Among the Living

vendredi 22 juillet 2011, 19h00

Salle Henri Langlois

19h00 20h10 (67 min)

Stuart Heisler
États-Unis / 1941 / 67 min

Avec Albert Dekker, Susan Hayward, Harry Carey, Frances Farmer.

Un homme instable s'échappe de prison et bouleverse la vie de son frère jumeau.
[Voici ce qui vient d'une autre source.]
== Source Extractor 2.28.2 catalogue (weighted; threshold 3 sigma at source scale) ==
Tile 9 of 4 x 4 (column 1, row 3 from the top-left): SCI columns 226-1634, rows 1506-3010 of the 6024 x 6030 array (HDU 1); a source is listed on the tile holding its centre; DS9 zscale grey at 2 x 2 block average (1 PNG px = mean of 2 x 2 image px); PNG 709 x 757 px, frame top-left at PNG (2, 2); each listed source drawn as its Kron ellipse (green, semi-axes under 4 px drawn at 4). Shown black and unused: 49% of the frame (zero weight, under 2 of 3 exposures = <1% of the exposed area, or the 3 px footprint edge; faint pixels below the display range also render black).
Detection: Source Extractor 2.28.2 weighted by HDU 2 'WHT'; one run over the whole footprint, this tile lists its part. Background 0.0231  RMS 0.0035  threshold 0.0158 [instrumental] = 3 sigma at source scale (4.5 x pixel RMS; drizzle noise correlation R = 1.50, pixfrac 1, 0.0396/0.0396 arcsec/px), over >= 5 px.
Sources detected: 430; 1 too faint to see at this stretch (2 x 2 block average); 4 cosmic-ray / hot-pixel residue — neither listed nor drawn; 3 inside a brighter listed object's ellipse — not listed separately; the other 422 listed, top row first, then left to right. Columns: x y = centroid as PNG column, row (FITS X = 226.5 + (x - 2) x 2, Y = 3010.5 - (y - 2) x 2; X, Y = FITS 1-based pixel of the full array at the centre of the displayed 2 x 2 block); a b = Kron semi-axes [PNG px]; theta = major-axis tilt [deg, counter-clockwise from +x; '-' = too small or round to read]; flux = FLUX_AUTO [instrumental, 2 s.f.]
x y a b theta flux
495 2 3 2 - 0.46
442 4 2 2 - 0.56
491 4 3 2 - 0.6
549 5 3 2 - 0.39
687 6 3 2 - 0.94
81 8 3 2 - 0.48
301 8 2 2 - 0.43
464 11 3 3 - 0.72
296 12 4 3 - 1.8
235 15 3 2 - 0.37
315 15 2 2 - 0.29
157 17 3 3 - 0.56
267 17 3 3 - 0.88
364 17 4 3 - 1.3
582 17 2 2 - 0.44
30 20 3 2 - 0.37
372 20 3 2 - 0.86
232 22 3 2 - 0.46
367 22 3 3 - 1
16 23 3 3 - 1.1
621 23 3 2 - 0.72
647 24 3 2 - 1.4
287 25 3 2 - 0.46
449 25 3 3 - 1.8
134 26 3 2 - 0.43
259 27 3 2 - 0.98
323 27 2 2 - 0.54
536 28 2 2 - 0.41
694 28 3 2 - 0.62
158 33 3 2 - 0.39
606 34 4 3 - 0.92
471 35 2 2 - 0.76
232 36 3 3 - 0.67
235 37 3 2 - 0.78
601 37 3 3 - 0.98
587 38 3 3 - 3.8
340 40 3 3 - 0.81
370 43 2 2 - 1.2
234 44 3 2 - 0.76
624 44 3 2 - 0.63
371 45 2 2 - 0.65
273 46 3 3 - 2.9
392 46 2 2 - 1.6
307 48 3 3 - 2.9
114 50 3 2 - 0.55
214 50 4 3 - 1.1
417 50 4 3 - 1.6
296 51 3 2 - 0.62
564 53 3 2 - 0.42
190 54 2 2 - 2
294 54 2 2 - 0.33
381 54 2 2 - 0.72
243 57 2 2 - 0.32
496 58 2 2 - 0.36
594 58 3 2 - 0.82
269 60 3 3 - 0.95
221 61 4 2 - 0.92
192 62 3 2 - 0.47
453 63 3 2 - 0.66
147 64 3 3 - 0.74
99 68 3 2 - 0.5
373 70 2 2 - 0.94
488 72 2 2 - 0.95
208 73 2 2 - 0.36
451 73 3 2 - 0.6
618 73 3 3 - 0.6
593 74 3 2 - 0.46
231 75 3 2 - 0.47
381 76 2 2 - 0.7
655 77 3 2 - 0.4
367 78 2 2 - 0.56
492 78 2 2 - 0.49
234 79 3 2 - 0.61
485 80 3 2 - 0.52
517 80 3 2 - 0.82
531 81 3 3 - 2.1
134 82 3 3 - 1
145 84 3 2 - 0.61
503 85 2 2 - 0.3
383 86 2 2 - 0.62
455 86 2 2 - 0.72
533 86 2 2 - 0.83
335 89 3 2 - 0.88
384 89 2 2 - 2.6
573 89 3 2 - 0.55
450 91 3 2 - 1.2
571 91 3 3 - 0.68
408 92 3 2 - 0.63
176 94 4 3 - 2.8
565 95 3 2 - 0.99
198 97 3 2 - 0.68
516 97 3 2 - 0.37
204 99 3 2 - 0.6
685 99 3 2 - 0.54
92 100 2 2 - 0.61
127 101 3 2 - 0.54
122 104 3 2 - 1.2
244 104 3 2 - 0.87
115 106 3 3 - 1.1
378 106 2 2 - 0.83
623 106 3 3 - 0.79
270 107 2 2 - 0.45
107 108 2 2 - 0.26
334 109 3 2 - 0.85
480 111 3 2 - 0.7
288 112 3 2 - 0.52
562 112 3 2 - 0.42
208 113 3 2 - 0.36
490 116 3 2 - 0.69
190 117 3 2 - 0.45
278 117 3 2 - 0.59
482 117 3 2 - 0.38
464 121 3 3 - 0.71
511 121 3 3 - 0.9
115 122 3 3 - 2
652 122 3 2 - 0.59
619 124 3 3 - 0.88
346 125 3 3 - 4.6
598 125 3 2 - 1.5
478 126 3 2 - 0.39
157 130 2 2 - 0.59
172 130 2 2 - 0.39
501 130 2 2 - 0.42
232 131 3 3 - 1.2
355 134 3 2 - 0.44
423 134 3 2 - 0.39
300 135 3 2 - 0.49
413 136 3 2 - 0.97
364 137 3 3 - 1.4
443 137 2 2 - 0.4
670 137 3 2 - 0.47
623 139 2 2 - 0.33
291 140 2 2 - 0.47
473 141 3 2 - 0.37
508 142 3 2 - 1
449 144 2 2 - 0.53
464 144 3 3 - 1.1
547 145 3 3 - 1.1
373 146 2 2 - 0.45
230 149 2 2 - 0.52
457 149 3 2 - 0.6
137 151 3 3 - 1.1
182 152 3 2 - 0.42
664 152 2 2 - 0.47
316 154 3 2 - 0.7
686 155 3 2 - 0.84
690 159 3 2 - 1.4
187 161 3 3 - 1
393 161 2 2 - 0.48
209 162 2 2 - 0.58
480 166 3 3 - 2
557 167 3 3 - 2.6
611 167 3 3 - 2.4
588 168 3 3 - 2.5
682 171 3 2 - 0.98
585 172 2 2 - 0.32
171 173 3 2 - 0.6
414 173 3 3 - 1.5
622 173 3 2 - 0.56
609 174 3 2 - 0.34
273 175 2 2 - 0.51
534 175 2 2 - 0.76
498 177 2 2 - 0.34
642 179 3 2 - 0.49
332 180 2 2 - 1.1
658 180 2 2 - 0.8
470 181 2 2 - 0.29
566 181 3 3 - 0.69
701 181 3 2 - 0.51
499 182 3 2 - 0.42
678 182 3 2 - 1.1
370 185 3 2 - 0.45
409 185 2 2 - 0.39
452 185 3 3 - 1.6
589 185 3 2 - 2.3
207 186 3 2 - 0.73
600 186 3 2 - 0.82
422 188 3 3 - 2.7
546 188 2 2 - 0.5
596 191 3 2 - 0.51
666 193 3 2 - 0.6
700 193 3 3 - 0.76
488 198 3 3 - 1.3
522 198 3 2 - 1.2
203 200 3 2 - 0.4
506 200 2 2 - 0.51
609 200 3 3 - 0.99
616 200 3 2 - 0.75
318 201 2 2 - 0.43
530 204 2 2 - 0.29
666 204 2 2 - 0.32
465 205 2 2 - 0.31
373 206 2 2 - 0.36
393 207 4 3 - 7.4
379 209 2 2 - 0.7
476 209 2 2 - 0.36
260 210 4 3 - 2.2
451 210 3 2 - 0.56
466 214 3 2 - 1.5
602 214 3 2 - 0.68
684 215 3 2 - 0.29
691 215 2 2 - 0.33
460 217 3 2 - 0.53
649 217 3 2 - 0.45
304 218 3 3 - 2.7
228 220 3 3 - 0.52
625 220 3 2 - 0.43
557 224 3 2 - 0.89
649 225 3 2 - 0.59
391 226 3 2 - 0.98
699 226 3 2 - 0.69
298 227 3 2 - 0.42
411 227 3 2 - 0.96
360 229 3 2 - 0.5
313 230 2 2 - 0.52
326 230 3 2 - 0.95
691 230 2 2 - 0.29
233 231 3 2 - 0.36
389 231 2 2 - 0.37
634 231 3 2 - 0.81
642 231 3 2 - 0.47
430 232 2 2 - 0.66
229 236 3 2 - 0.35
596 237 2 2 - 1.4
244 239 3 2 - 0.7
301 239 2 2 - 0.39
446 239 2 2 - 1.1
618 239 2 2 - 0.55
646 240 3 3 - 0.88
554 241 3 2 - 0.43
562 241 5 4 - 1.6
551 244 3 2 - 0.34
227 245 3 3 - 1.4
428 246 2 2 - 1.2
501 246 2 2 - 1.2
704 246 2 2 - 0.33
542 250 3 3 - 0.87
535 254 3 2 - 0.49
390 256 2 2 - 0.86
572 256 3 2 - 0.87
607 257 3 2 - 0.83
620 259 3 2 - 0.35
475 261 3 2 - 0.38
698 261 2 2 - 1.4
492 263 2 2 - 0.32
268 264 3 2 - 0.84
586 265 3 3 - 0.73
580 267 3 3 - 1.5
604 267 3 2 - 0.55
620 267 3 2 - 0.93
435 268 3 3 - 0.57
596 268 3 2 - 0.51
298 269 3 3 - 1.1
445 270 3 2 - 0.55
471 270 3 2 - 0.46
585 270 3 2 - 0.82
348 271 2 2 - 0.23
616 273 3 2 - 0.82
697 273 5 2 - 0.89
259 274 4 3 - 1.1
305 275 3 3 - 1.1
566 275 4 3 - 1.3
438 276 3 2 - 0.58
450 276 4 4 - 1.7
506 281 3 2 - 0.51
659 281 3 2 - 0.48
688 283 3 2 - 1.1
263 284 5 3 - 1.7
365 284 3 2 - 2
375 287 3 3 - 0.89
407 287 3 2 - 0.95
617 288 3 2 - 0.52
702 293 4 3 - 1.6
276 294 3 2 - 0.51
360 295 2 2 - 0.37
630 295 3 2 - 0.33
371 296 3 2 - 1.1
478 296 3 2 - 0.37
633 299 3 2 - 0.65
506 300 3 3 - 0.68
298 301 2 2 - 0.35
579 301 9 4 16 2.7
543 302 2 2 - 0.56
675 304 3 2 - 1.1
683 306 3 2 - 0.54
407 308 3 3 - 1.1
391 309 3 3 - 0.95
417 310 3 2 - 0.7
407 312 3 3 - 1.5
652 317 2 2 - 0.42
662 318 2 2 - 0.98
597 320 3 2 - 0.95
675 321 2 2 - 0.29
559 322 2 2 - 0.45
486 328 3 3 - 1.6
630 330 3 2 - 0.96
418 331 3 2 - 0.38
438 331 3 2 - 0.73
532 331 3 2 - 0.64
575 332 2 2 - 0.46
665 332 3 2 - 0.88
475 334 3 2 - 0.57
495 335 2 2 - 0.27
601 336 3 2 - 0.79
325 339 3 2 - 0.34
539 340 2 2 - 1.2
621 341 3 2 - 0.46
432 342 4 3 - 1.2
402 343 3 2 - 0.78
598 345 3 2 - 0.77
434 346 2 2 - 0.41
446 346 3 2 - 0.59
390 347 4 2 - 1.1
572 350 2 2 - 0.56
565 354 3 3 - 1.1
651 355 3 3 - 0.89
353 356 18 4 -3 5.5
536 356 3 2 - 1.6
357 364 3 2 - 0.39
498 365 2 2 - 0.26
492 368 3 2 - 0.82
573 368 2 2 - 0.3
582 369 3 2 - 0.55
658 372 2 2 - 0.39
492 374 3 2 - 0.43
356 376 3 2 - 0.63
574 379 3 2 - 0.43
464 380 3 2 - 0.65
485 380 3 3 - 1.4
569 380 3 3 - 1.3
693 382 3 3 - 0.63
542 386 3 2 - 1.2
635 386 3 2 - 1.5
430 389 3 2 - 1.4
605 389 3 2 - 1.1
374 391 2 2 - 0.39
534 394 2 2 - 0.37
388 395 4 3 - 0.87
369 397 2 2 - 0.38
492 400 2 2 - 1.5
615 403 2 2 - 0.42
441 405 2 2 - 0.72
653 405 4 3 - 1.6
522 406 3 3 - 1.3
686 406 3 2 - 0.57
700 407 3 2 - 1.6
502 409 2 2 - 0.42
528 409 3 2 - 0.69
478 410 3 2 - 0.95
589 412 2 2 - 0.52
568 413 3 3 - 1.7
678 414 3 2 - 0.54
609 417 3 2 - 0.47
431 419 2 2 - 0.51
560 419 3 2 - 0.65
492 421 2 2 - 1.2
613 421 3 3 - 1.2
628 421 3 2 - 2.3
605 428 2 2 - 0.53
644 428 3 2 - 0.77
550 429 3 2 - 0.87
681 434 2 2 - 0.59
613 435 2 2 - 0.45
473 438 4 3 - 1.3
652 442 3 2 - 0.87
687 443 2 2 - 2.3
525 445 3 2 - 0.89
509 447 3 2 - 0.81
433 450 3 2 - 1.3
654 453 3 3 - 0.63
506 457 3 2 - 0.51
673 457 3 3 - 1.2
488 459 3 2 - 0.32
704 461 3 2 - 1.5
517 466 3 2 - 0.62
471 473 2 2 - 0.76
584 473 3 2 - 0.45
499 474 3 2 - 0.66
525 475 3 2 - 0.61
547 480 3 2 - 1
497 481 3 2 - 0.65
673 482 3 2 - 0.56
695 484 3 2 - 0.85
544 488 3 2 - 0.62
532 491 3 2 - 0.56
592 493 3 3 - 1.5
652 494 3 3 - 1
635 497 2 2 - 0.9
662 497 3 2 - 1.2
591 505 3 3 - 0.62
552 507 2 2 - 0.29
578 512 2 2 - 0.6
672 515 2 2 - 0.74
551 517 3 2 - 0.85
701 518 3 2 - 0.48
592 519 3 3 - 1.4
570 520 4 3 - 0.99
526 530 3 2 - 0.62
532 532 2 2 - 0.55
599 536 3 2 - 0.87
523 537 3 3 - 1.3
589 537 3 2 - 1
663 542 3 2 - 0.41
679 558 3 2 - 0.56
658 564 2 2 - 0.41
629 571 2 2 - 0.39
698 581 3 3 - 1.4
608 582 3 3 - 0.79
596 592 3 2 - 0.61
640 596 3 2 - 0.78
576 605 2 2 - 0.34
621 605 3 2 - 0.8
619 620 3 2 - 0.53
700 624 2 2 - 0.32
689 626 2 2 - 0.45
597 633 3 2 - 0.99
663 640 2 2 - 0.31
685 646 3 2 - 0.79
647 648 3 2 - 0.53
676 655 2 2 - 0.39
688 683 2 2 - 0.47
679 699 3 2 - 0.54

On commence à mieux cerner l'énigmatique Stuart Heisler à travers plusieurs de ses réussites, Storm Warning, The Star, Beachhead, ou le stupéfiant The Monster and the Girl, qui viole allègrement plusieurs interdits du Code Hays. Sans oublier The Negro Soldier, documentaire incroyablement radical pour l'époque, écrit par Carlton Moss, auteur noir très engagé qui restera proche toute sa vie d'Heisler. Chabrol vantait la fluidité incisive de ses raccords, qui en faisait un des réalisateurs les plus élégants d'Hollywood. Il était très fier d'Among the Living et de ses recherches visuelles (la photo de Theodor Sparkhul est impressionnante), comme ce splendide premier plan où l'on découvre Susan Hayward retirant son chapeau et secouant ses cheveux. Le scénario de Cole et Fort, plus curieux, plus original que policé, mélange histoire policière sur fond de conflit social – influence de Cole, l'un des futurs dix de Hollywood – et conte gothique sur des jumeaux dont l'un, supposé mort, vit cloitré dans un vieux manoir sudiste. La description de ses dérapages criminels souvent provoqués par une pulsion sexuelle (comme le Steve Cochran de Storm Warning) inspire à Heisler des séquences très film noir qui flirtent aussi avec le fantastique. La manière dont les habitants basculent vers le lynchage offre des moments surprenants et forts d'une violence inattendue. Plusieurs personnes se font tabasser de manière gratuite, le juge est traîné dans le tribunal : « Jugez le et ensuite on le pendra ». Heisler revendique d'avoir changé l'optique du film en donnant beaucoup plus d'importance au frère fou (qui a des moments touchants, maladroits) qu'au héros, tous deux joués par Albert Dekker dont c'est le premier grand rôle. Il est sensationnel en meurtrier qui préfigure les névropathes peuplant le cinéma des années 50. Frances Farmer est vraiment belle et digne, et Harry Carey, excellent, joue un personnage plus sombre, plus noir qu'il n'y paraît.